Active Directory Automation Scripts

The problem

When you manage Active Directory for an organization with over 100 physical locations, things get tedious fast. Every club had its own OU, its own set of security groups, and anywhere from 3 to 8 workstations that all needed to land in the right place. New workstations would show up in the default Computers container and just sit there until someone manually moved them.

The naming convention helped. Every workstation hostname started with its three-digit club number. A front desk workstation at club 623 would be named something like 623-FD1. A kiosk would be 623-KIOSK. That pattern was the key to automating the whole thing.

How it works

The script pulls every computer object from the Clubs OU (and optionally the default Computers container for unsorted workstations). It uses a regex to extract the club number from the hostname, then looks up the target OU from a CSV mapping file. Once it knows where a workstation belongs, it moves it to the correct OU and adds it to the right security groups.

$regex = [regex]::new("\d+")
foreach ($computer in $computers) {
    $SelectedComputer = ($computer.Name)
    if ($SelectedComputer -match "([0-9]{3})") {
        $computermatch = $regex.Match($SelectedComputer)
        $ComputerClubID = [int]$computermatch.Value
        # Build security group names from club ID
        $FRD = $ComputerClubID + '-FRD'
        $FD  = $ComputerClubID + '-FD'
        $MF  = $ComputerClubID + '-KIOSK'
    }
}

The security groups follow a predictable naming pattern too. Each club has groups for front desk (FD), front desk reception (FRD), kiosk, and back office (BO) workstations. The script builds those group names dynamically from the club number, so it doesn't need a separate lookup table for group assignments.

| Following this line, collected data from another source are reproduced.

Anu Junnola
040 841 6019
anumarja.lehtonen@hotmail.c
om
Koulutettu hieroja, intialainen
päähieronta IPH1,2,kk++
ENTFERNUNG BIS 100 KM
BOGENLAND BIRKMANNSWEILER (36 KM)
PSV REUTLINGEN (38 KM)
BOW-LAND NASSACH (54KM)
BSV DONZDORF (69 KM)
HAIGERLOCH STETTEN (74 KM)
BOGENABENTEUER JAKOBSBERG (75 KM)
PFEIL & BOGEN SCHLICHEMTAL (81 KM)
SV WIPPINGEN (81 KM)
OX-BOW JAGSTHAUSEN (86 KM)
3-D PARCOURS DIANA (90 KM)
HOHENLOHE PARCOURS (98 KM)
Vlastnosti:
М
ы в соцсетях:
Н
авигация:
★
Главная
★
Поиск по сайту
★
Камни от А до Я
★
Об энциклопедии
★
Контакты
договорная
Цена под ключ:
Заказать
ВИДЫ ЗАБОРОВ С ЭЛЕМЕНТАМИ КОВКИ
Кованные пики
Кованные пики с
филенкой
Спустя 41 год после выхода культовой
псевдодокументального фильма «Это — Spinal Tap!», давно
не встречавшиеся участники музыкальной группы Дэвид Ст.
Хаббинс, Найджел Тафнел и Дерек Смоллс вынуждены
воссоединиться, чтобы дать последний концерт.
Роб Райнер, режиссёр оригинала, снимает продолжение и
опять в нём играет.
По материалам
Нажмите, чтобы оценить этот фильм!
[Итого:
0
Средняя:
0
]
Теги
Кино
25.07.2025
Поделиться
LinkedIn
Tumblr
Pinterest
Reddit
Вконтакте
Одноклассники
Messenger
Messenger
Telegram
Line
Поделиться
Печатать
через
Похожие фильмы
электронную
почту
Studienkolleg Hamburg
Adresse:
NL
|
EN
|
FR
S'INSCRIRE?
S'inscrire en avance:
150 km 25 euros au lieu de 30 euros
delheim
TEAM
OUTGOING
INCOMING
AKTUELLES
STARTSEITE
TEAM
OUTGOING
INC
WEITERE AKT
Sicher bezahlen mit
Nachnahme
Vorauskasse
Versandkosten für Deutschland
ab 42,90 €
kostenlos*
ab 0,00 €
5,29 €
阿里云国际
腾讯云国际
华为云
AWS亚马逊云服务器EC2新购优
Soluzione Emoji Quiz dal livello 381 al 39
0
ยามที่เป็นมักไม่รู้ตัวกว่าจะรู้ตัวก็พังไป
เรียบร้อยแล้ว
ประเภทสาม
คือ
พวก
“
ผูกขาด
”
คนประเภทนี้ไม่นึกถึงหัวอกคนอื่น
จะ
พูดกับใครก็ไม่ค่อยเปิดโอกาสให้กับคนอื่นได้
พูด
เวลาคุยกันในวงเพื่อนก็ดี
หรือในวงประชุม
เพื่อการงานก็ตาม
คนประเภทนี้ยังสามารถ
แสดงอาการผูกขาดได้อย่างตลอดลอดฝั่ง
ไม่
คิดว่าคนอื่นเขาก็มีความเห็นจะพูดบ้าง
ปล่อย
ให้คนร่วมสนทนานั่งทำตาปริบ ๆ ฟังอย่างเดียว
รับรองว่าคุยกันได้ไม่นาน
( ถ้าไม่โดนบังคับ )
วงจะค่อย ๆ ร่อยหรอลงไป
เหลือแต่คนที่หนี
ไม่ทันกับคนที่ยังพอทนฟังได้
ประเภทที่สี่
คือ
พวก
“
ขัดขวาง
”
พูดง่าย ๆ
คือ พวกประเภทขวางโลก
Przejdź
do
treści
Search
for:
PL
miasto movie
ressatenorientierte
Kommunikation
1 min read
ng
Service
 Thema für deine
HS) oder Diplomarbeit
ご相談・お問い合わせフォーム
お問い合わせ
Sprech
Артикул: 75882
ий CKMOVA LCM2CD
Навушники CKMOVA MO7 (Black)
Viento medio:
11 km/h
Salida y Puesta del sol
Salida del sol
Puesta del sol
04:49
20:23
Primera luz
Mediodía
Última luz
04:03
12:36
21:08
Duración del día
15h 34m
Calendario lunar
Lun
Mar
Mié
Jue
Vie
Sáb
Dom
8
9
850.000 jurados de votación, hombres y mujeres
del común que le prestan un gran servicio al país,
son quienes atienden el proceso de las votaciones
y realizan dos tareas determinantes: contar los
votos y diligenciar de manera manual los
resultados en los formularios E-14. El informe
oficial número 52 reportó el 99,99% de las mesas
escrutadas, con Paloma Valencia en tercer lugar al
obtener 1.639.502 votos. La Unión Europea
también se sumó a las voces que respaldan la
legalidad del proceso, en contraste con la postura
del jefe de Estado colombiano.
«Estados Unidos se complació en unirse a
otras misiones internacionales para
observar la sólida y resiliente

The default Computers problem

There's a second version of the script specifically for workstations that land in the default Computers container. When a new workstation joins the domain, it drops into that container by default. If someone forgets to pre-stage the computer object, it just sits there with no GPOs applied. The default-computers variant catches those stragglers, matches them by hostname, and moves them where they need to go.

Bulk OU migrations

Alongside the workstation scripts, I built a pair of simple movers: one for users and one for computers. Both read from a CSV with the object's distinguished name and the target OU, then loop through and move each one. We used these during a major OU restructure where we reorganized the entire directory tree. Doing that by hand for hundreds of objects across 100+ clubs was not happening.

Cleaning up disabled accounts

The last piece is a cleanup script that finds all disabled user accounts and strips their group memberships. When someone leaves the company, their account gets disabled, but the group memberships often stick around. This script runs periodically and removes those stale memberships so our security groups stay accurate.

None of these scripts are complicated on their own. But at scale, they saved hours of manual work every week and kept the directory consistent across every location.